Human keypoint data.
* * * * *

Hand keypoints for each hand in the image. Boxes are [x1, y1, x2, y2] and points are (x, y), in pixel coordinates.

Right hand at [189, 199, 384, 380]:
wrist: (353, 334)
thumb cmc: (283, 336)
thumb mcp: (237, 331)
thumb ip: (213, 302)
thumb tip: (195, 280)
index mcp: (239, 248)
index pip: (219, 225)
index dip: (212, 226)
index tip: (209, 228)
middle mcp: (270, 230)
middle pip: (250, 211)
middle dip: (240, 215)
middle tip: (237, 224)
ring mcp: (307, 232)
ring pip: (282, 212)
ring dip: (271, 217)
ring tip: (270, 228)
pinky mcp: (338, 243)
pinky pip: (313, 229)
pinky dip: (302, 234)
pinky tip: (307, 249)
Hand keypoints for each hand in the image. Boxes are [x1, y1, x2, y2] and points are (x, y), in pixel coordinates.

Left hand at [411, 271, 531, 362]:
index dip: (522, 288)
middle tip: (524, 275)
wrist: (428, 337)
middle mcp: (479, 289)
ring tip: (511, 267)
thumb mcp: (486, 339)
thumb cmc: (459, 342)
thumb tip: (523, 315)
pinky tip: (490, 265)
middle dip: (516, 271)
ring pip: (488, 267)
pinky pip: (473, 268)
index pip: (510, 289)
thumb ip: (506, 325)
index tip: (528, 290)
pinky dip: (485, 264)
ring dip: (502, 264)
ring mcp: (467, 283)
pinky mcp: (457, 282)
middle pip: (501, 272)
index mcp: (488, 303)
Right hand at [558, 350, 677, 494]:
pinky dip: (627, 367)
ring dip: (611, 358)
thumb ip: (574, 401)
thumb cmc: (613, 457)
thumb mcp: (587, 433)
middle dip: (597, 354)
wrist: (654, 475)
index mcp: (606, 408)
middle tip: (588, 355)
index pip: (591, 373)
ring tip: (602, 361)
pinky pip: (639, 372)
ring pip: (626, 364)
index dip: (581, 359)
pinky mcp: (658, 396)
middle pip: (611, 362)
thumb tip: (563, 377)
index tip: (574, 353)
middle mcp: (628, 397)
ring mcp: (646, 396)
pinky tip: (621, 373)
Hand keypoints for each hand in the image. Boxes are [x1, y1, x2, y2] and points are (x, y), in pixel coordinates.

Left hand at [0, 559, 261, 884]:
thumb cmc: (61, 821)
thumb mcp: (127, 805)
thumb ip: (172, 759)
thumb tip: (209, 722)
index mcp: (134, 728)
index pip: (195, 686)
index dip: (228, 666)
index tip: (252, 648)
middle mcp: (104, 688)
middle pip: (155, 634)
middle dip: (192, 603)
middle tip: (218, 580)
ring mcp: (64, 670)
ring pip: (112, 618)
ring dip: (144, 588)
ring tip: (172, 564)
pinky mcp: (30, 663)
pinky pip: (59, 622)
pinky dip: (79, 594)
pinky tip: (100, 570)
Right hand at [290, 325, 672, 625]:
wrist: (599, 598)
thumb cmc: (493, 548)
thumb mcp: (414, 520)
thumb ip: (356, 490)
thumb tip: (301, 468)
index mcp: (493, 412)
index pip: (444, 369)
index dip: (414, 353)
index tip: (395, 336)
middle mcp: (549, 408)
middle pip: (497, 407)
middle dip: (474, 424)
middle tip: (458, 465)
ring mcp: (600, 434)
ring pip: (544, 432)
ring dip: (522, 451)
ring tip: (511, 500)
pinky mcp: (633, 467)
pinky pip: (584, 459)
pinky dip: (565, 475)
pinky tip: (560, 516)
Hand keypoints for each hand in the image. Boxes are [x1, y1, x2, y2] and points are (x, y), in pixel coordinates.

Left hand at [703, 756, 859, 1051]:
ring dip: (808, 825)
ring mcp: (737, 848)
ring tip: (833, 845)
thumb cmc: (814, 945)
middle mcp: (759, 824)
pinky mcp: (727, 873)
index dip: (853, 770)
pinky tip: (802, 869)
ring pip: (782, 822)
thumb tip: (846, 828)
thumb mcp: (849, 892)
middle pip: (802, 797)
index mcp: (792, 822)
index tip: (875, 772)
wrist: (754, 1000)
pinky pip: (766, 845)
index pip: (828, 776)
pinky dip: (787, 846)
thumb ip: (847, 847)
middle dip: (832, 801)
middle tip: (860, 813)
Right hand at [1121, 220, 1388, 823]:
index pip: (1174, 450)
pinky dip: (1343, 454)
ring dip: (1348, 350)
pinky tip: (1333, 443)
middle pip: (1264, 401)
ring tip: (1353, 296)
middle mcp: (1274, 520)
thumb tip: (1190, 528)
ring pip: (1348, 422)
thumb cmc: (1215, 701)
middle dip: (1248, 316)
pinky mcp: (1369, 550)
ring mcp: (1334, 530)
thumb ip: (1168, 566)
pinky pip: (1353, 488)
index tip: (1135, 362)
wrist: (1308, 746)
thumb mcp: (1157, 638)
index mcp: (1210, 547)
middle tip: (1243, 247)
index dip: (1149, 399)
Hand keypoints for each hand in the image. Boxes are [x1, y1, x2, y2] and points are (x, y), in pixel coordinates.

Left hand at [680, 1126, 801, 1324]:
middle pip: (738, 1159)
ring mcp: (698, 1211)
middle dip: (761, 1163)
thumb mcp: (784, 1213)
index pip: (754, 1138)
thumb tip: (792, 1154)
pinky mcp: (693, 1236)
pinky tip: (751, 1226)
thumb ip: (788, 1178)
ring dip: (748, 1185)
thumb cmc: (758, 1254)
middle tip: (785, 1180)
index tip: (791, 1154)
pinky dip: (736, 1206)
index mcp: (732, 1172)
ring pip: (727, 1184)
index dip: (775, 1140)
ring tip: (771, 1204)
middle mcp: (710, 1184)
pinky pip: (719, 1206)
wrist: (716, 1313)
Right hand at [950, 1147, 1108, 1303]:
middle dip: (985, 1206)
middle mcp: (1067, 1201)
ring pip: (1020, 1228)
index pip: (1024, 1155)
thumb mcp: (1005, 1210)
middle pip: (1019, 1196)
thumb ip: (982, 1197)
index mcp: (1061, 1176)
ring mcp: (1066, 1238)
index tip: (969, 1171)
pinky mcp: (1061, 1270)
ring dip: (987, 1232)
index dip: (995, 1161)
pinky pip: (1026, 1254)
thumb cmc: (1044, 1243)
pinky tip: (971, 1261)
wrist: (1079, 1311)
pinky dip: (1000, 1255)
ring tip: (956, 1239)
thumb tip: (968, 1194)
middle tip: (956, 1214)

* * * * *

YOUR GOAL.
If a line of the data holds the string "Right", list it.

EXERCISE ANSWER.
Right hand at [189, 199, 384, 380]:
Right hand at [558, 350, 677, 494]:
Right hand at [290, 325, 672, 625]:
Right hand at [1121, 220, 1388, 823]:
Right hand at [950, 1147, 1108, 1303]:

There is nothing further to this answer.